A coating film of μm was formed. Next, the coating film was left in a thermostat at 125 ° C., and the pencil hardness, flexibility and adhesion to copper were measured at each time. Table 1 shows the results.

[0024]

[Table 1]

[0025]

The coating film of the heat-resistant and moisture-proof insulating coating of the present invention comprises:
Even if it is degraded by heating at a high temperature, its flexibility does not decrease and its heat resistance is excellent, so that a highly reliable insulated electronic component can be obtained.
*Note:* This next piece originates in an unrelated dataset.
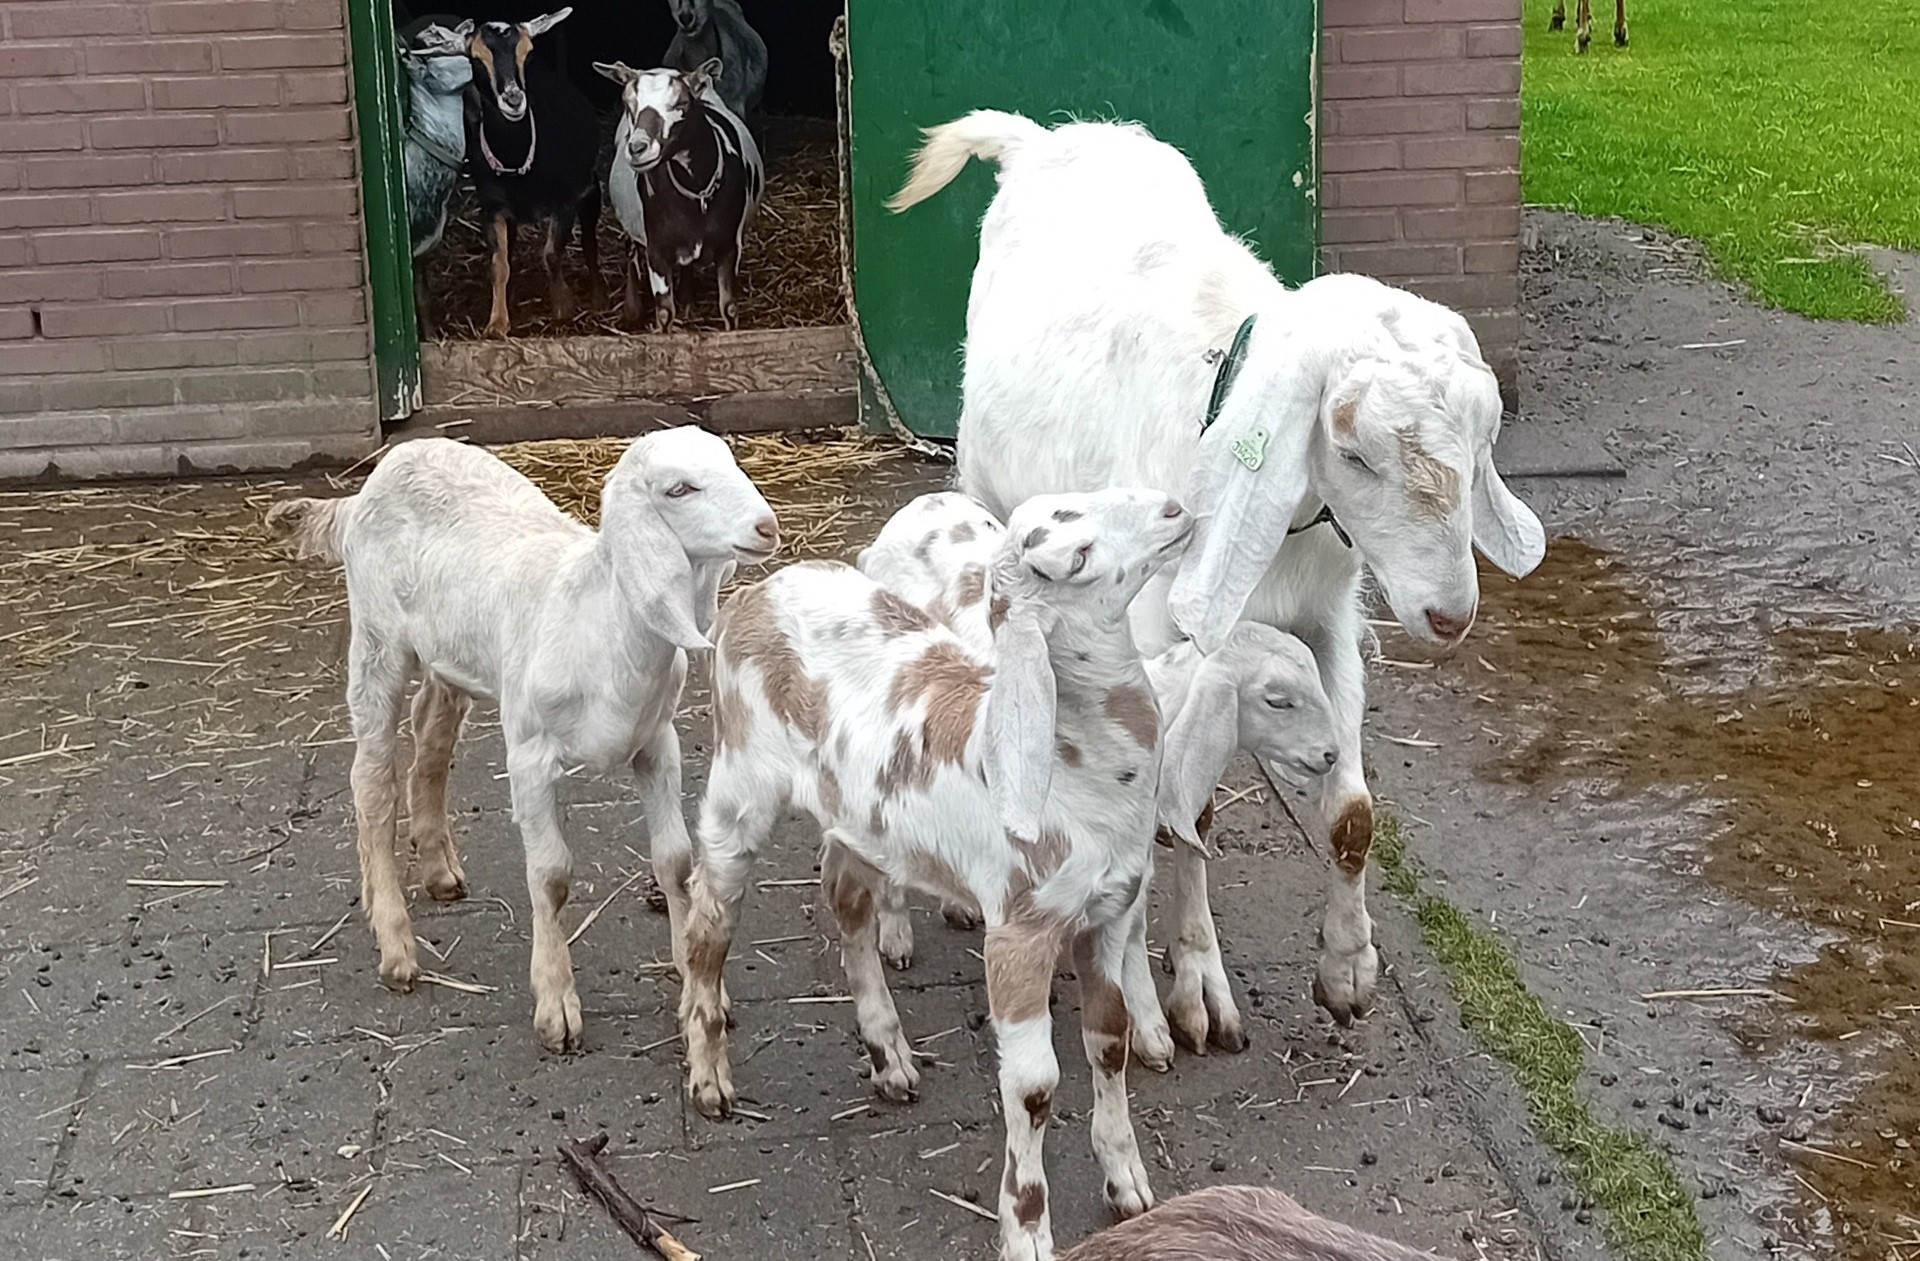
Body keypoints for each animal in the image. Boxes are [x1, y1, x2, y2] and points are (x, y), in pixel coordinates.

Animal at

──────────────────────────────────────────────────の Continued on the front page (51) Int.Cl. ⁷ Identification symbol FI Theme coat ゛ (Reference) C09D 5/25 C09D 5/25 201/00 201/00 F-term (Reference) 4D075 CA03 CA13 CA18 CA23 CA40 DA06 DB05 DB06 DC19 DC21 EA07 EB08 EB38 EB56 EC11 EC13 EC30 EC35 EC54 EC60 4J034 BA03 DA01 DB03 DB07 DP06 DP19 HA01 HA06 HA07 HA08 HC03 HC08 HC12 HC13 HC17 HC22 HC34 HC35 HC46 HC52 HC61 HC64 HC65 HC67 HC68 HC70 HC71 HC73 HD03 HD04 HD05 HD05 HD06 HD05 QA03 QB06 QC05 RA07 RA14 4J038 BA231 BA232 CR011 CR012 DG191 DG192 DG261 DG262 DG301 DG302 HA166 HA286 HA446 KA04 KA06 KA08 KA09 NA04 NA12 NA21 PB09

Claims (4)

[Claims] (1) 100 parts by weight of a hydride of a hydroxyl group-containing polyisoprene, and (b) a polyisocyanate of (a)
Isocyanate group is 0.7 to 1 mole of hydroxyl group of
A heat-resistant and moisture-proof insulating coating composition comprising a polymer obtained by reacting at a ratio of 1.0 mol and (c) 10 to 1000 parts by weight of a solvent. 2. The heat-resistant and moisture-proof insulating coating according to claim 1, further comprising at least one selected from additives consisting of a filler, a modifier, an antifoaming agent, a coloring agent and an adhesion-imparting agent. 3. An electronic component which has been insulated using the heat-resistant and moisture-proof insulating paint according to claim 1. 4. The method for producing an insulated electronic component according to claim 3, wherein the heat-resistant and moisture-proof insulating coating according to claim 1 or 2 is applied to the electronic component and dried.